The amended bill would also require insurers to charge more based on age and health even though such discrimination is currently illegal in many states, according to the nonprofit, nonpartisan Foundation for Taxpayer and Consumer Rights (FTCR). A cloture vote on the junk health insurance plan, introduced by Senator Michael Enzi (R-WY), is expected this afternoon.

"In the face of public outcry over this attack on state patient protections, the new Enzi bill legally requires insurers to ignore those very protections," said FTCR's Carmen Balber.

Read Georgetown University Associate Research Professor Mila Kofman's analysis of the bill's impact on state insurance rating protections: http://www.consumerwatchdog.org/resources/kofmanletterrates.pdf.

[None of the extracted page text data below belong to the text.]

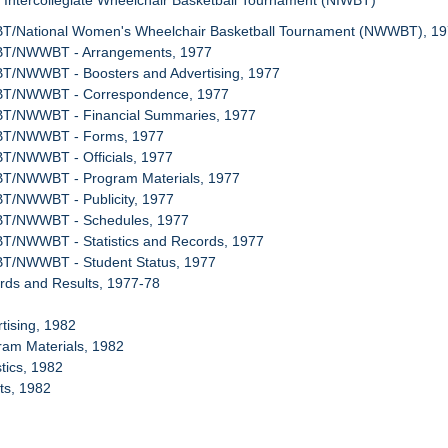
l Intercollegiate Wheelchair Basketball Tournament (NIWBT)
BT/National Women's Wheelchair Basketball Tournament (NWWBT), 1
WBT/NWWBT - Arrangements, 1977
BT/NWWBT - Boosters and Advertising, 1977
WBT/NWWBT - Correspondence, 1977
BT/NWWBT - Financial Summaries, 1977
WBT/NWWBT - Forms, 1977
BT/NWWBT - Officials, 1977
BT/NWWBT - Program Materials, 1977
BT/NWWBT - Publicity, 1977
WBT/NWWBT - Schedules, 1977
BT/NWWBT - Statistics and Records, 1977
BT/NWWBT - Student Status, 1977
rds and Results, 1977-78
rtising, 1982
ram Materials, 1982
stics, 1982
ets, 1982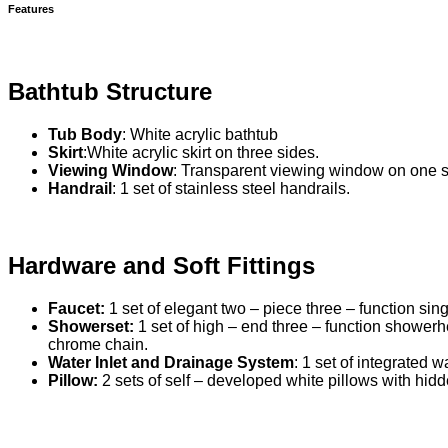
Features
Bathtub Structure
Tub Body
: White acrylic bathtub
Skirt
:White acrylic skirt on three sides.
Viewing Window
: Transparent viewing window on one s
Handrail
: 1 set of stainless steel handrails.
Hardware and Soft Fittings
Faucet:
1 set of elegant two – piece three – function sing
Showerset:
1 set of high – end three – function shower
chrome chain.
Water Inlet and Drainage System
: 1 set of integrated w
Pillow:
2 sets of self – developed white pillows with hidd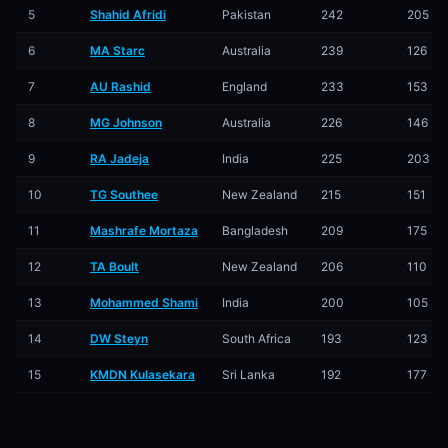
5
Shahid Afridi
Pakistan
242
205
6
MA Starc
Australia
239
126
7
AU Rashid
England
233
153
8
MG Johnson
Australia
226
146
9
RA Jadeja
India
225
203
10
TG Southee
New Zealand
215
151
11
Mashrafe Mortaza
Bangladesh
209
175
12
TA Boult
New Zealand
206
110
13
Mohammed Shami
India
200
105
14
DW Steyn
South Africa
193
123
15
KMDN Kulasekara
Sri Lanka
192
177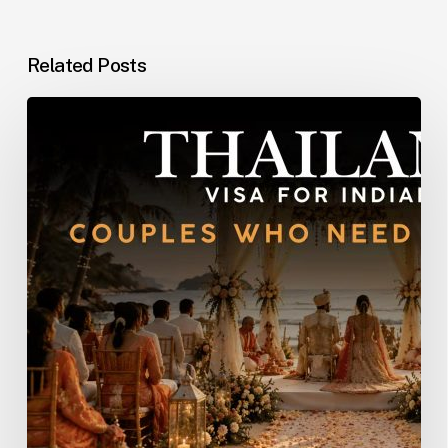
Related Posts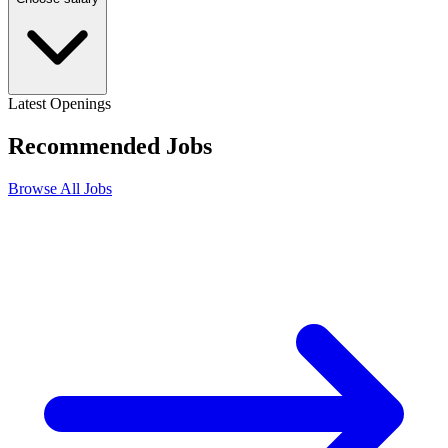
Latest Openings
Recommended
Jobs
Browse All Jobs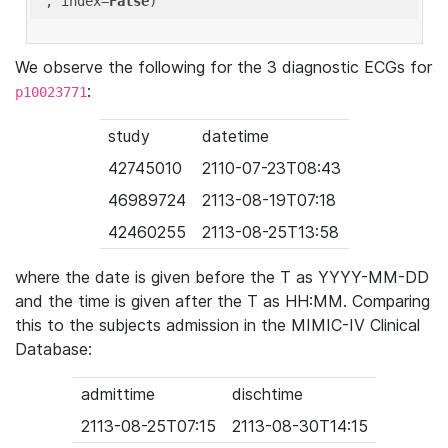
'
, index=
False
We observe the following for the 3 diagnostic ECGs for
:
p10023771
study
datetime
42745010
2110-07-23T08:43
46989724
2113-08-19T07:18
42460255
2113-08-25T13:58
where the date is given before the T as YYYY-MM-DD
and the time is given after the T as HH:MM. Comparing
this to the subjects admission in the MIMIC-IV Clinical
Database:
admittime
dischtime
2113-08-25T07:15
2113-08-30T14:15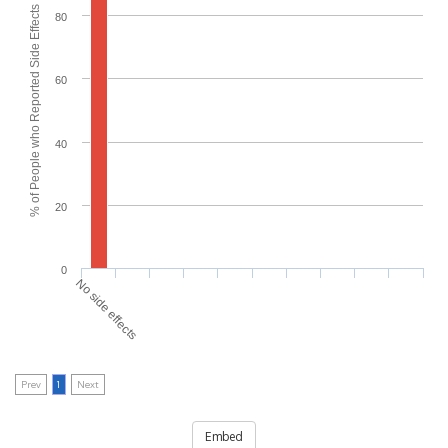
% of People who Reported Side Effects
80
60
40
20
0
No side effects
Prev
1
Next
Embed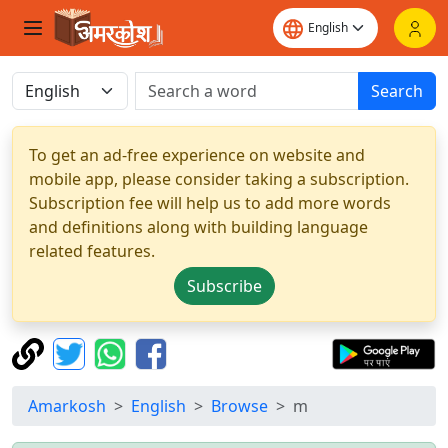
Search
To get an ad-free experience on website and
mobile app, please consider taking a subscription.
Subscription fee will help us to add more words
and definitions along with building language
related features.
Subscribe
Amarkosh
English
Browse
m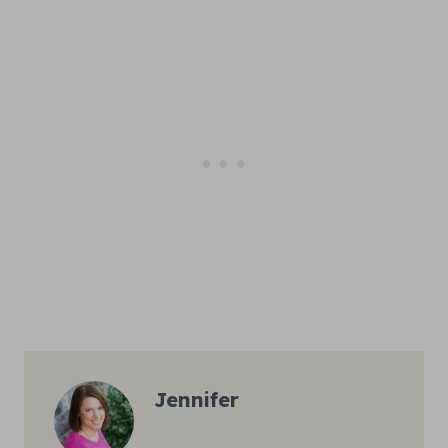
Jennifer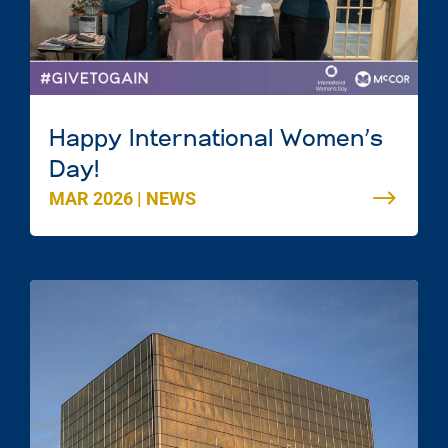
Happy International Women’s
Day!
MAR 2026
|
NEWS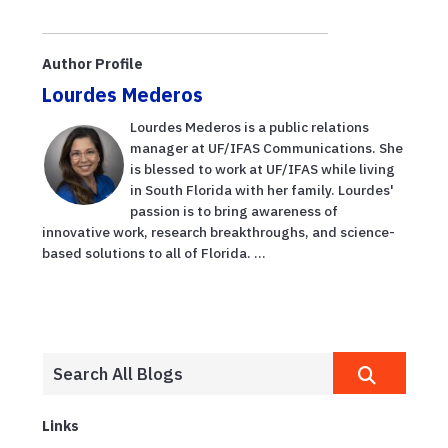
summer
Alto Straughn
tradition with
advice from
Author Profile
UF/IFAS, Florida
Lourdes Mederos
S...
Lourdes Mederos is a public relations
manager at UF/IFAS Communications. She
is blessed to work at UF/IFAS while living
in South Florida with her family. Lourdes'
passion is to bring awareness of
innovative work, research breakthroughs, and science-
based solutions to all of Florida. ...
Links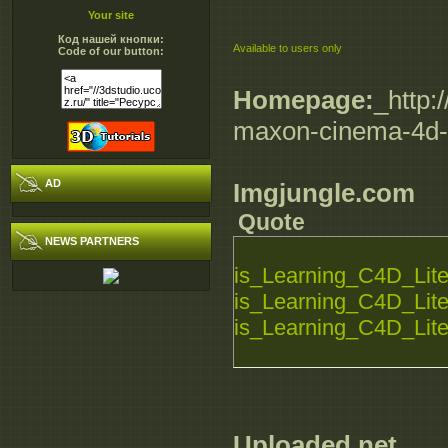
Your site
Код нашей кнопки:
Available to users only
Code of our button:
Homepage:
_http:
maxon-cinema-4d-l
AD
Imgjungle.com
Quote
NEWS PARTNERS
is_Learning_C4D_Lite_
is_Learning_C4D_Lite_
is_Learning_C4D_Lite_
Uploaded.net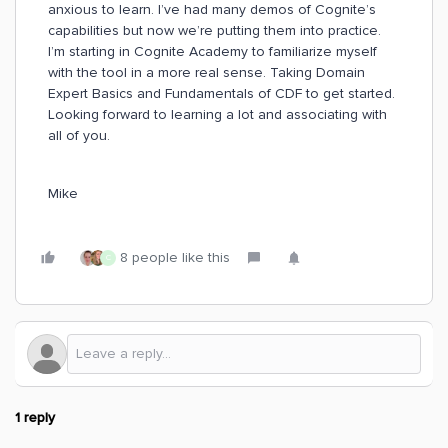
anxious to learn. I’ve had many demos of Cognite’s
capabilities but now we’re putting them into practice.
I’m starting in Cognite Academy to familiarize myself
with the tool in a more real sense. Taking Domain
Expert Basics and Fundamentals of CDF to get started.
Looking forward to learning a lot and associating with
all of you.
Mike
8 people like this
C
1 reply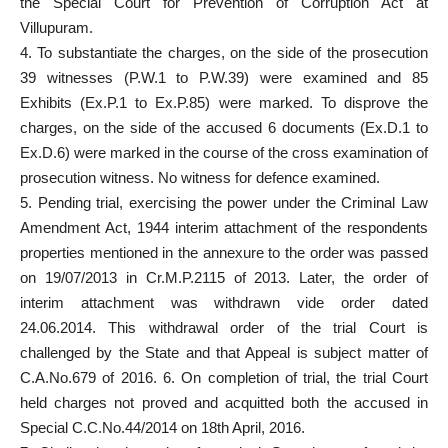
the Special Court for Prevention of Corruption Act at
Villupuram.
4. To substantiate the charges, on the side of the prosecution
39 witnesses (P.W.1 to P.W.39) were examined and 85
Exhibits (Ex.P.1 to Ex.P.85) were marked. To disprove the
charges, on the side of the accused 6 documents (Ex.D.1 to
Ex.D.6) were marked in the course of the cross examination of
prosecution witness. No witness for defence examined.
5. Pending trial, exercising the power under the Criminal Law
Amendment Act, 1944 interim attachment of the respondents
properties mentioned in the annexure to the order was passed
on 19/07/2013 in Cr.M.P.2115 of 2013. Later, the order of
interim attachment was withdrawn vide order dated
24.06.2014. This withdrawal order of the trial Court is
challenged by the State and that Appeal is subject matter of
C.A.No.679 of 2016. 6. On completion of trial, the trial Court
held charges not proved and acquitted both the accused in
Special C.C.No.44/2014 on 18th April, 2016.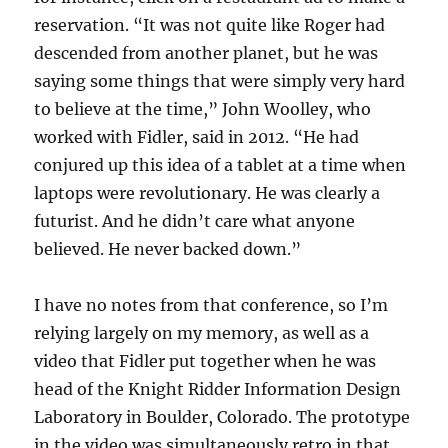
reservation. “It was not quite like Roger had
descended from another planet, but he was
saying some things that were simply very hard
to believe at the time,” John Woolley, who
worked with Fidler, said in 2012. “He had
conjured up this idea of a tablet at a time when
laptops were revolutionary. He was clearly a
futurist. And he didn’t care what anyone
believed. He never backed down.”
I have no notes from that conference, so I’m
relying largely on my memory, as well as a
video that Fidler put together when he was
head of the Knight Ridder Information Design
Laboratory in Boulder, Colorado. The prototype
in the video was simultaneously retro in that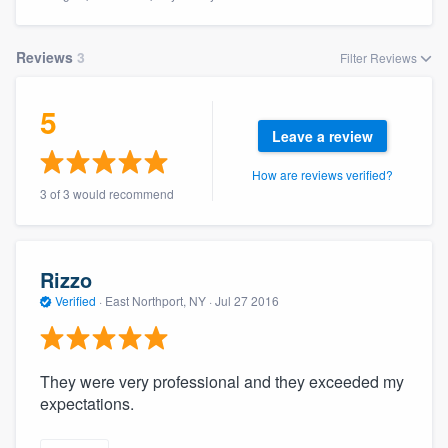
Reviews
3
Filter Reviews
5
Leave a review
How are reviews verified?
3 of 3 would recommend
Rizzo
Verified
·
East Northport, NY ·
Jul 27 2016
They were very professional and they exceeded my
expectations.
Welcome to our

The manager's amendment introduced yesterday:

  • Requires states to allow at least a 500% variation in rates.
  • Pre-empts state community rating rules that don't allow insurers to charge patients more based on their health status.
  • Excludes association health plans from the rest of the small market insurance pool, meaning each association would be rated on its own. This increases the ability of insurance companies to cherry-pick the young and healthy and push up premiums for everyone else.
  • Allows insurers to vary rates based on far more factors than allowed in community rating states, including: age, duration of coverage, claims experience, health status, industry, geographic area, group size, participation rate and participation in wellness programs.
  • Pre-empts state rules about how insurers vary rates based on geography of geographic rating bands that prevent the redlining of neighborhoods that insurers could otherwise deem "undesirable."

"The manager's amendment does not fix the problems with the bill's rating structure," said Mila Kofman. "The bill would still deprive consumers of existing state rating protections."